I winced at the nickname which countless girls insisted on giving me, no matter how many times I told them I couldn’t stand it.
“It’s so bad for my image, that I’m just fooling around like this, like I’m just another notch on your bedpost-”
“And who said I thought you were anything more?” I shrugged and got out of bed. I knew it was blunt, but I also knew it was the only way of making her listen.
She sniffed, clearly offended.
“You’re lucky to have me, you know,” she said loftily. “Hundreds of men would do anything to be in your shoes-”
“Look, Cassie,” I said, turning to face her. “I’ve told you already. I don’t do relationships. I don’t give a damn who it is; you could be the Queen of Sheba for all I care. I don’t want a relationship. And I have a wedding to be at in an hour’s time, so I really can’t get involved in a full-scale row about it.”
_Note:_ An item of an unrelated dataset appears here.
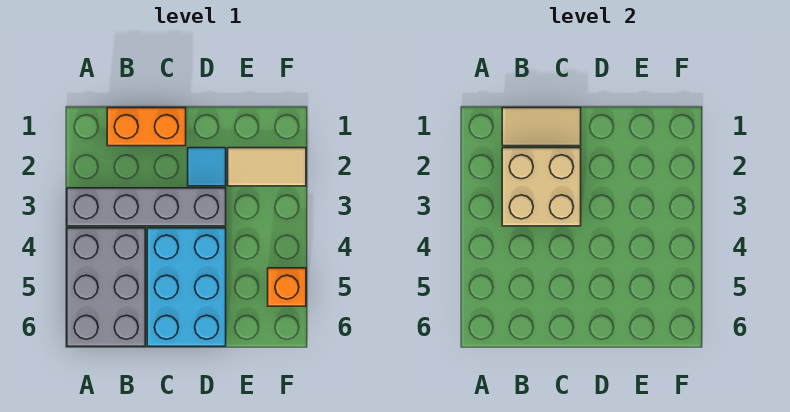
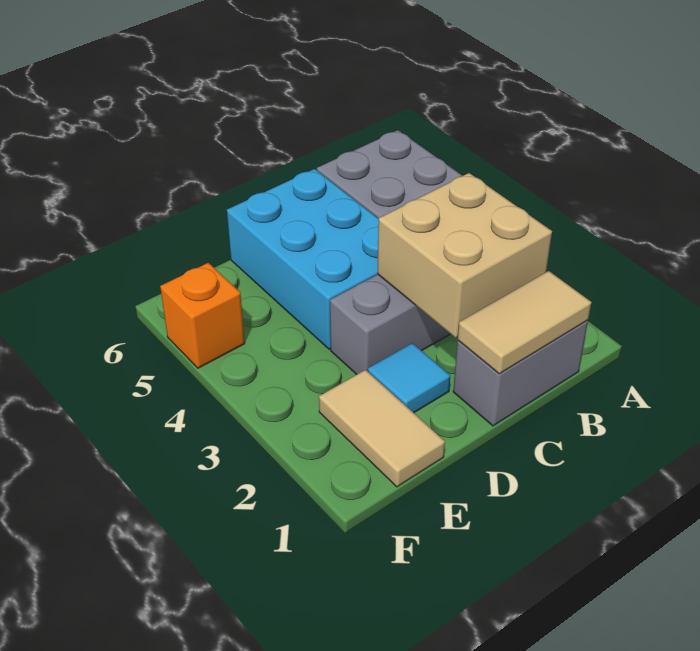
orange brick B1:C1 level 1 -> grey brick B1:C1 level 1
tan tile E2:F2 level 1 -> tan tile E1:E2 level 1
I pulled on a pair of boxers, and yesterday’s jeans.
“You don’t have to be so-”
I’d never been so glad to hear my sister’s voice.
Cassie’s shoulders sagged. Lily’s arrival presumably meant that the conversation was over.
“James, are you in there?”
I sighed with exasperation. Cassie turned her back on me and began to get dressed. She looked annoyed.
“Yes, I’m here,” I replied lazily.
“Who’s the girl?”
I raised an eyebrow.
“Who says there’s a girl?”
“James, it’s a Saturday morning. Of course there’s a girl. It’s not Monday’s bird, is it? Aaliyah? Alexa? Allegra? No, she was New Years’ pull, wasn’t she? Alyssa, that’s the name. Or is she having a rest today?”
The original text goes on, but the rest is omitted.